> **Description of the task**:
Among the records below, which lines contain the string "שדרות"? Report them.

> **Information provided**:
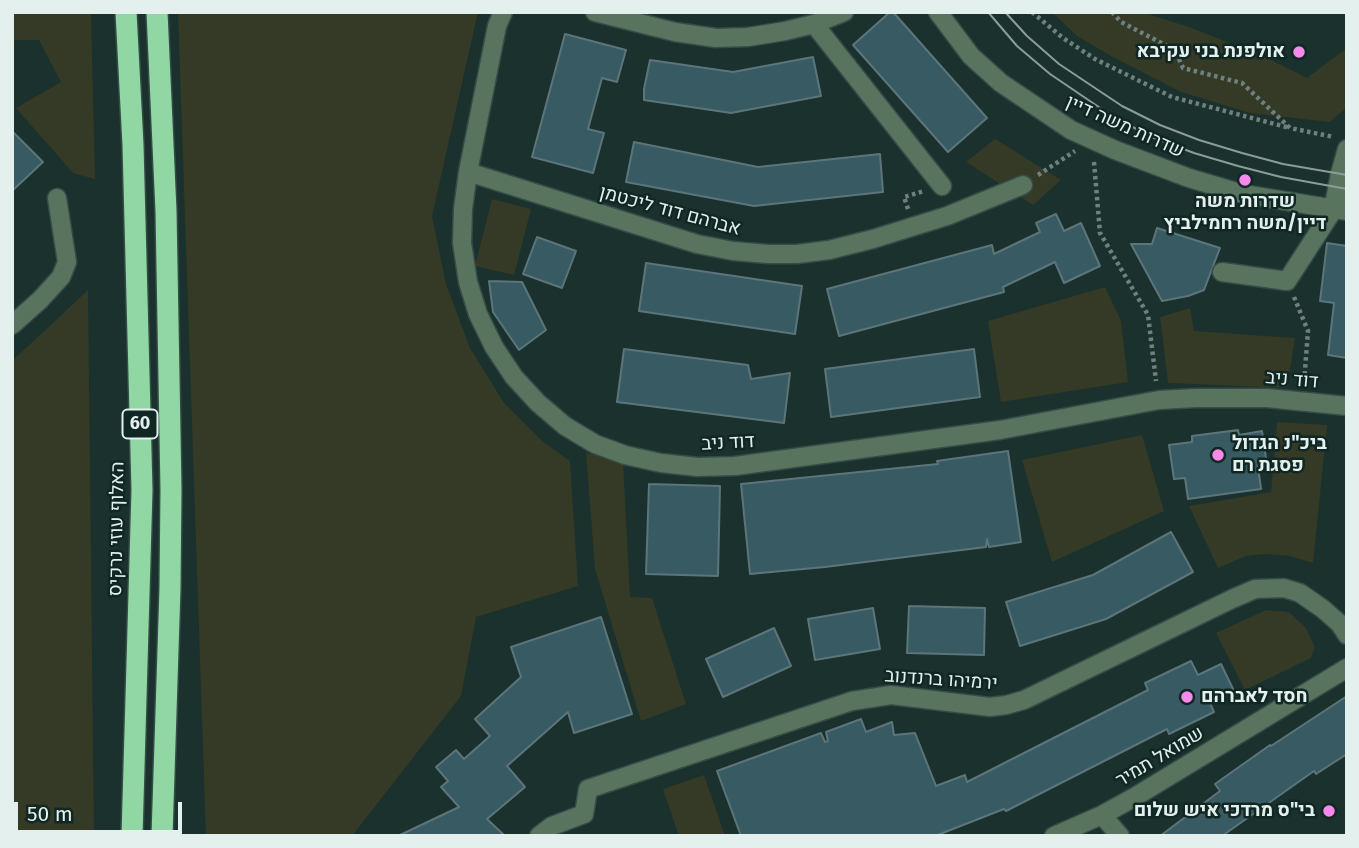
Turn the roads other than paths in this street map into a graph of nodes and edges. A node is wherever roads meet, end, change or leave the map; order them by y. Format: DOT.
graph roads {
  1 [pos="127,12"];
  2 [pos="157,12"];
  3 [pos="503,12"];
  4 [pos="595,12"];
  5 [pos="844,12"];
  6 [pos="938,12"];
  7 [pos="950,12"];
  8 [pos="814,24"];
  9 [pos="990,73"];
  10 [pos="1341,143"];
  11 [pos="468,172"];
  12 [pos="1023,185"];
  13 [pos="942,186"];
  14 [pos="1347,195"];
  15 [pos="57,198"];
  16 [pos="1342,211"];
  17 [pos="1222,272"];
  18 [pos="12,325"];
  19 [pos="1347,406"];
  20 [pos="1347,635"];
  21 [pos="1347,668"];
  22 [pos="1106,816"];
  23 [pos="132,836"];
  24 [pos="162,836"];
  25 [pos="538,836"];
  26 [pos="1054,836"];
  27 [pos="1120,836"];
  1 -- 23 [label="highway, האלוף עוזי נרקיס / 60"];
  2 -- 24 [label="highway, 60"];
  3 -- 11 [label="street, דוד ניב"];
  4 -- 8 [label="street"];
  5 -- 8 [label="street"];
  6 -- 9 [label="street, שדרות משה דיין"];
  7 -- 9 [label="street"];
  8 -- 13 [label="street"];
  9 -- 16 [label="street, שדרות משה דיין"];
  10 -- 16 [label="street"];
  11 -- 12 [label="street, אברהם דוד ליכטמן"];
  11 -- 19 [label="street, דוד ניב"];
  14 -- 16 [label="street"];
  15 -- 18 [label="street"];
  16 -- 17 [label="street"];
  20 -- 25 [label="street, ירמיהו ברנדנוב"];
  21 -- 22 [label="street, שמואל תמיר"];
  22 -- 26 [label="street, שמואל תמיר"];
  22 -- 27 [label="street"];
}
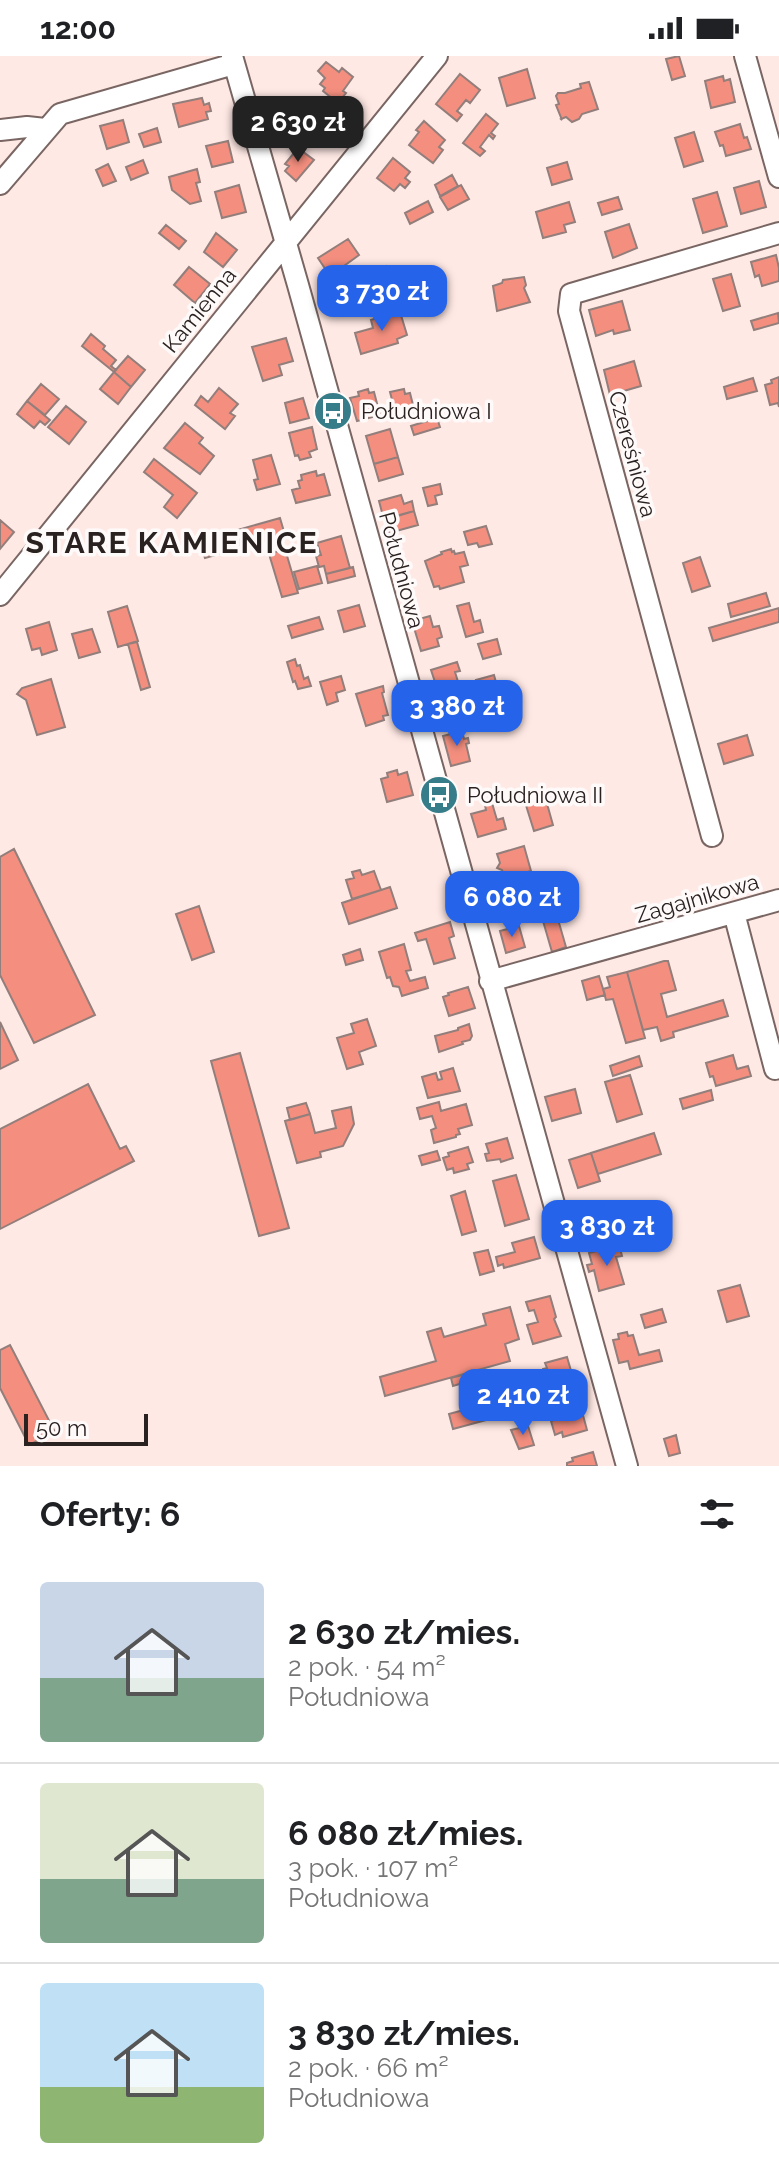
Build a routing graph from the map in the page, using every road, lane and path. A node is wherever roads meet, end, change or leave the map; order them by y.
1 (437, 56) edge
2 (745, 56) edge
3 (233, 60) edge
4 (45, 129) junction
5 (0, 130) edge
6 (779, 177) edge
7 (0, 184) edge
8 (779, 233) edge
9 (285, 242) junction
10 (0, 595) edge
11 (712, 836) dead end
12 (779, 900) edge
13 (734, 913) junction
14 (490, 981) junction
15 (775, 1069) dead end
16 (627, 1466) edge

1 - 9 street, Kamienna
2 - 6 street
3 - 4 street
3 - 9 street, Południowa
4 - 5 street
4 - 7 street
8 - 11 street, Czereśniowa
9 - 10 street, Kamienna
9 - 14 street, Południowa
12 - 13 street, Zagajnikowa
13 - 14 street, Zagajnikowa
13 - 15 street
14 - 16 street, Południowa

> **Result for this exercise**:
  6 -- 9 [label="street, שדרות משה דיין"];
  9 -- 16 [label="street, שדרות משה דיין"];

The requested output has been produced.